In In re Cognizant Technology Solutions Corporation Derivative Litigation, the United States Court of Appeals for the Third Circuit, sitting en banc, overruled its prior decision in Blasband v. Rales that applied an abuse-of-discretion standard to its review of district court dismissals of shareholder derivative actions based on demand futility. The Third Circuit adopted a de novo standard, joining the Delaware Supreme Court and the First, Second, Sixth, Seventh, Eighth and Tenth Circuits. The Third Circuit found the de novo standard to be proper because “whether demand is futile is not a matter of one’s discretion, but instead depends only on whether the plaintiff adequately pleaded the state-law requirements. That being so, it hardly makes sense to review whether a district court has abused discretion that it does not have.” In the matter at hand, the Third Circuit ultimately affirmed the dismissal of the action for failure to adequately allege demand futility.
Please click HERE for a more detailed discussion of this case.
In Trifecta Multimedia Holdings v. WCG Clinical Services, the Delaware Court of Chancery analyzed claims related to an M&A transaction involving an earn-out component. Earn-outs are a common feature of M&A transactions and purchase agreements, whereby a portion of the purchase price is contingent upon the earnings of the business following the transaction.
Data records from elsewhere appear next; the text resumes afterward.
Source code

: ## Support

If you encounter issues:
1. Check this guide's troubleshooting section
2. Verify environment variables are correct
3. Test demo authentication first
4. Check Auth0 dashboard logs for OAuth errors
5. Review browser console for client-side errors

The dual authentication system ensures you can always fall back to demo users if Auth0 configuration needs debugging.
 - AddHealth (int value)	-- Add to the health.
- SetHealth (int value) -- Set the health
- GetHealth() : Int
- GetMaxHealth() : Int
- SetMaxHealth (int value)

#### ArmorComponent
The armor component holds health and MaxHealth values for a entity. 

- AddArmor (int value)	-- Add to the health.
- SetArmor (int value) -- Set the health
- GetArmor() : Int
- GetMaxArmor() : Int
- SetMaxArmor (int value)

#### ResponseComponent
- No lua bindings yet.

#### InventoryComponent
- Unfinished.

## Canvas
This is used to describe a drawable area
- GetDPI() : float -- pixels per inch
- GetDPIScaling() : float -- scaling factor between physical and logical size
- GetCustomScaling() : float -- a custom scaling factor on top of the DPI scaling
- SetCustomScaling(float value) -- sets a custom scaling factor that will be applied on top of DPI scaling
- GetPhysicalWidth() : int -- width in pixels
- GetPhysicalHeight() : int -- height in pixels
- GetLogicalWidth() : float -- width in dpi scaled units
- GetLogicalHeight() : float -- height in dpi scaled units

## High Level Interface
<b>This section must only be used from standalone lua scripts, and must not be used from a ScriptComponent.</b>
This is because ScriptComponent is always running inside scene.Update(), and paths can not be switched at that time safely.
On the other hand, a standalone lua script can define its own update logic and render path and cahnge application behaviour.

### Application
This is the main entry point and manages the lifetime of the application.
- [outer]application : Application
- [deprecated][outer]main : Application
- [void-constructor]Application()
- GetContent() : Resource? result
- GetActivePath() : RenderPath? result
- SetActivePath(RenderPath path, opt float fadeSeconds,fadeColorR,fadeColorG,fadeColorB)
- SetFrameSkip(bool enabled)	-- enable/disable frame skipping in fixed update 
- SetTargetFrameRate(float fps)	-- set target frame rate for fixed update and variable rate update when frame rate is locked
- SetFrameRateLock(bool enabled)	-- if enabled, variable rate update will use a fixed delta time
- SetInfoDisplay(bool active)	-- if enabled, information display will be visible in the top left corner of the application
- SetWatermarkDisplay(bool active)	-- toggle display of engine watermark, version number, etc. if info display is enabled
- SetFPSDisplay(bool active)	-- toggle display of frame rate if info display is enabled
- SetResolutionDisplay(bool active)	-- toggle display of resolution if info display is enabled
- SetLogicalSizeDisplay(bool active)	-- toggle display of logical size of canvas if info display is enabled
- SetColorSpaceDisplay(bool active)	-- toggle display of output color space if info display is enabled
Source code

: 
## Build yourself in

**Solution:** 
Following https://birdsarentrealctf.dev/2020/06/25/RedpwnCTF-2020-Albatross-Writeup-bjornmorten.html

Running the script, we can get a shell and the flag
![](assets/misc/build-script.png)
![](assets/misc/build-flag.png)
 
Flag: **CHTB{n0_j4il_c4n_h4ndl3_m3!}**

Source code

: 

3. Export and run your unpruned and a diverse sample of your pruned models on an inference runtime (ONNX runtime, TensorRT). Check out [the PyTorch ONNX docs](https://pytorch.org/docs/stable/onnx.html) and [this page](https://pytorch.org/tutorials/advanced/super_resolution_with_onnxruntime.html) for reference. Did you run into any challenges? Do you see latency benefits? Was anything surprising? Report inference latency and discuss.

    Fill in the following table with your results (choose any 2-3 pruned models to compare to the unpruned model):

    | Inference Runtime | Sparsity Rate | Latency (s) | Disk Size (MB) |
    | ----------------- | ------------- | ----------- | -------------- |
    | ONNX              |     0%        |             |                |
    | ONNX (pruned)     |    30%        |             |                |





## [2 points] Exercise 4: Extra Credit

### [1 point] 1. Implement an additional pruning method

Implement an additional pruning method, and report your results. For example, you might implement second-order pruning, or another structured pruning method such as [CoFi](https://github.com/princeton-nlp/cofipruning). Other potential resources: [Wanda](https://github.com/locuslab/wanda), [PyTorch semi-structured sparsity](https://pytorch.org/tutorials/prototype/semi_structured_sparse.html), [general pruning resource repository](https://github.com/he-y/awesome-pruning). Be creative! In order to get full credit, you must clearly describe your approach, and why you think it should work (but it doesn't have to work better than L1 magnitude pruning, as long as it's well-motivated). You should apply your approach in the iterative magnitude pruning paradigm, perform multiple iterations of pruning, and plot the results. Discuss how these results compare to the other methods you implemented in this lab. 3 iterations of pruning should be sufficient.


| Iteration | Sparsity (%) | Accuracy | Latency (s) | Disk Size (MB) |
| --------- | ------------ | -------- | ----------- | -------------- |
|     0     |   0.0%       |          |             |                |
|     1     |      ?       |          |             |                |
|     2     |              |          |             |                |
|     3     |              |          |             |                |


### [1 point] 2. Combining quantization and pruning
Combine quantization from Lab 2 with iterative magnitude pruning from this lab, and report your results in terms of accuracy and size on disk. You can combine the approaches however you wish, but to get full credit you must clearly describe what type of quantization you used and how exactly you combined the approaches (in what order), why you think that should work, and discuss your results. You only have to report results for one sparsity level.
Buyers will often make extra-contractual promises to sellers about how they will operate the business post-closing to meet the earnings necessary for earn-out payment. Buyers are wary of drafting specific promises into the purchase agreement to maintain flexibility over the operations of the acquired business. In Trifecta, the court denied the defendant’s motion to dismiss, finding that certain extra-contractual promises were specific enough to form the basis for a fraud claim, while others were inactionable puffery. The court also analyzed whether the implied covenant of good faith and fair dealing could provide relief.
Please click HERE for a more detailed discussion of this case.
In In re Hennessy Capital Acquisition Corp. IV Stockholder Litigation, the Delaware Court of Chancery for the first time dismissed breach of fiduciary duty claims against directors involved in a merger with a special purpose acquisition company (SPAC) under the “entire fairness” standard. This decision will help to serve as roadmap for defending against disclosure claims arising in the SPAC context.
Please click HERE for a more detailed discussion of this case.
In BuzzFeed Media Enterprises, Inc. v. Anderson, No. 2023-0377, 2024 WL 2187054 (Del. Ch. May 15, 2024) (BuzzFeed II), the Delaware Court of Chancery held that BuzzFeed Media Enterprises (BME) was bound by arbitration agreements with former employees who could provide evidence of such agreements. Even though the AAA mass arbitration rules did not exist when BME’s predecessor signed the employment agreements, the Court of Chancery held that such rules applied to the arbitrations initiated after such rules took effect. However, for a relatively small number of employees who could not furnish copies of their arbitration agreements, the court denied the motion to dismiss, finding that they could not show by “clear and convincing” evidence that they had agreements to arbitrate with BME.